As is the cyclical nature of local music, we seem to be at a bit of a low ebb at the moment. Economical considerations have seen various established support mechanisms disappear, from festivals to radio to venues. But what can you do about it? Well, everything. We have been here many times before and as the musical vehicles that we have taken for granted no longer provide that safety net then it is time for the grassroots of the music scene to take up the slack. In a past time it would have been called the punk ethic, the D.I.Y approach, maybe it is a time to return to such a way of working.
So what can you do to make things happen on your music scene, and remember it is you scene, it doesn’t belong to the bands, the venues, the promoters, it belongs to everyone. Firstly, you can set up your own gigs, have a word with venues and arrange to use one of the quieter nights in the week to put a show on or even put on a gig in an unusual place, a youth centre, a back garden or even your own basement.
Technology means that it is reasonably easy to produce your own podcasts broadcasting local bands or fanzines that advertise the underground scene I propose. As the total antithesis of spoon-fed, couch potato media and the commercial world of cash flows that venues have to operate in, I’m sure it appeals to a certain type of (slightly anarchic) creative mind. The question is, do you have the will and energy to make it happen or are you going to just bemoan the loss of your scene. It’s up to you.

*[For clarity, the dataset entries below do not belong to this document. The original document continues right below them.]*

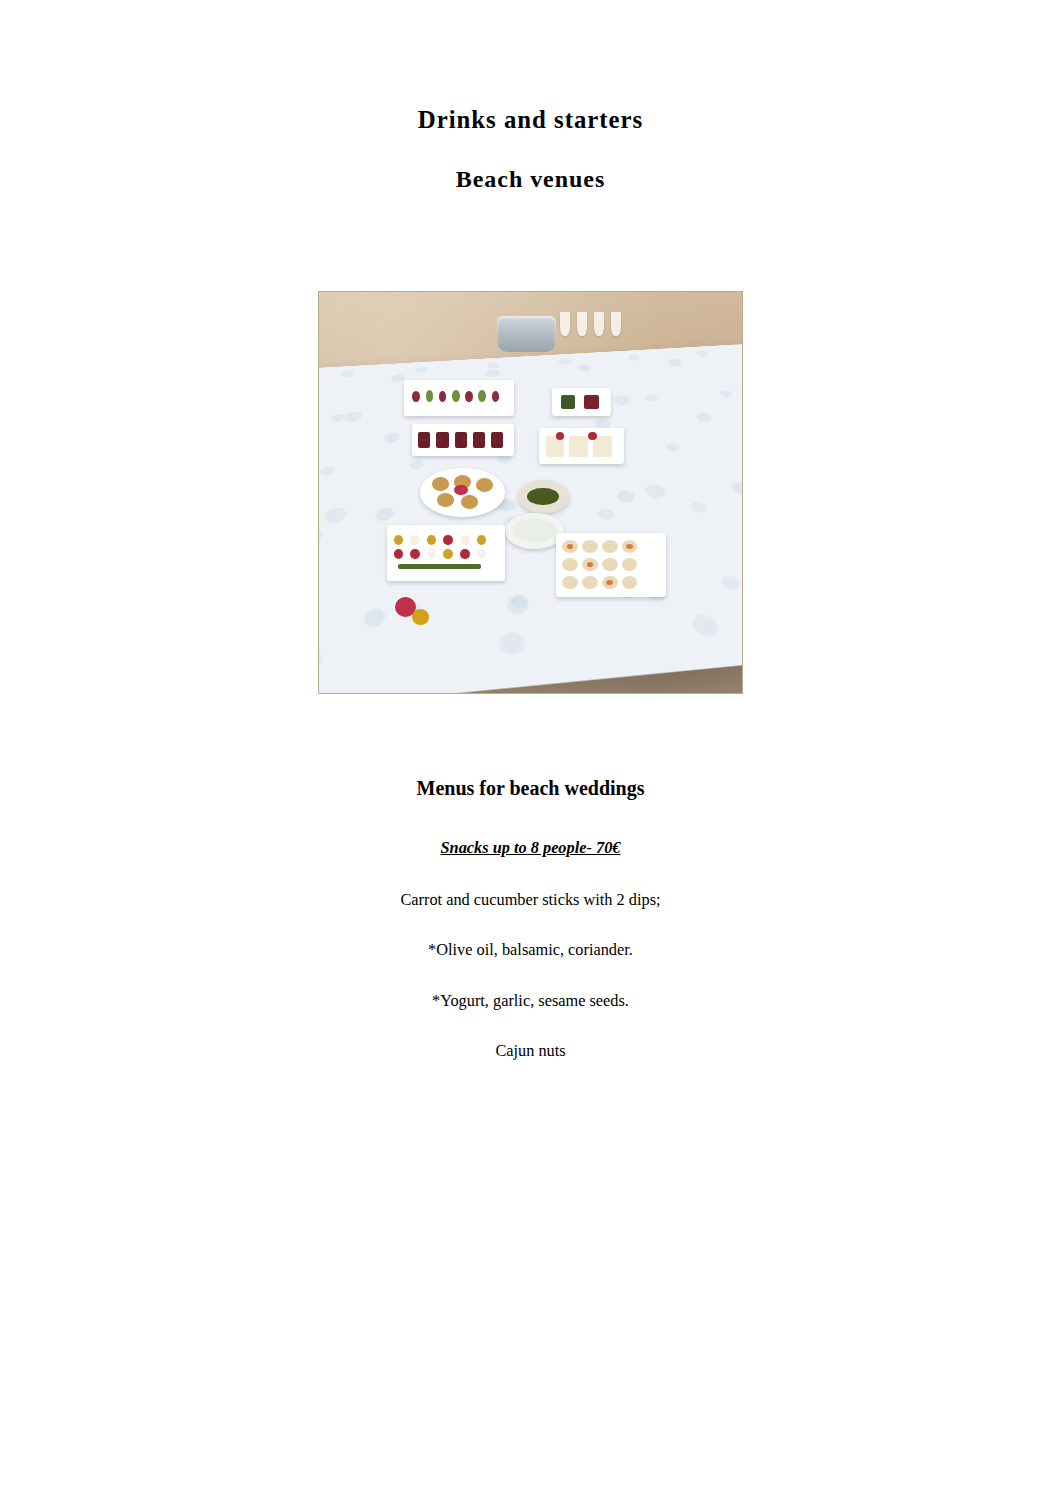Drinks and starters
Beach venues
Menus for beach weddings
Snacks up to 8 people- 70€
Carrot and cucumber sticks with 2 dips;
*Olive oil, balsamic, coriander.
*Yogurt, garlic, sesame seeds.
Cajun nuts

Whilst you are thinking about that, here are a few gigs you might want to go to. Tonight at The Victoria, auralcandy and friends are at The Victoria. Those purveyors of pick and mix, guerrillas of genre and lyrical libertines, auralcandy (a band so poor that they can’t even afford a capital letter) are joined by Minnie Birch and David Bowmer. Minnie describes her style as “dreary folk pop music” though this is music that has enabled her to open for the likes of Joan Armatrading so I suspect a certain amount of self-deprecation is at work. Dave Bowmer plays a strange device called a Chapman Stick and through this, live looping and percussion from David Holmes they create wonderful dance driven surf soundtracks. Intriguing!
Anglo-Swedish blues maestro, Krissy Matthews just goes from strength to strength. Having played festivals the length and breadth of Europe and in places as iconic as The 100 Club and The Cavern, the fact that you can get to watch him for free at The Beehive is a chance not to be passed up.
Friday is the busy one this week but with a wide range of genres up for grabs there is something for everyone. In the name of balance I should mention that the human six-pack, Peter Andre, is at the Oasis playing a selection of his hit! X-Factor fabrication The Risk and Sam Gray support. (Can you tell I typed that through gritted teeth?)
If you do want a proper live experience that is all about the dance floor groove then a better option is The Funk’daMentals at The Victoria an awesome and accomplished band playing the funkiest tunes from James Brown to Jamiroquai and from Rose Royce to The Sugarhill Gang.
In the worthy causes department, The Furnace are hosting The Empower and Swindon Street Pastors Charity Gig. Music comes in the form of The Graham Mack Rock Band, Starlight City, plus Gambian drummers and acoustic sets. Meanwhile returning after more than a week away, Josie and The Outlaw will be treating The Rolleston to their trademark rockabilly, R’n’B and old school rock and roll.
Forget The Black Keys, The White Stripes and The Kills, the only two-piece band that matters are in town on Saturday. If drum and bass driven punk, shouty vocals delivering lyrics that wander between poignant and just plain dumb are your thing, then get up to The Victoria for 2 Sick Monkeys (pictured), the best thing to come out of Wootton Bassett since the 55A bus service. Headlining are The Nomarks – maximum ska!
Ending, as we often do, at The Running Horse on Wednesday and I highly recommend you check out the reflective, dark and bittersweet melodies of Ells Ponting and the raw, funky acoustic blues of Jim Blair, a real mid-week oasis of talent.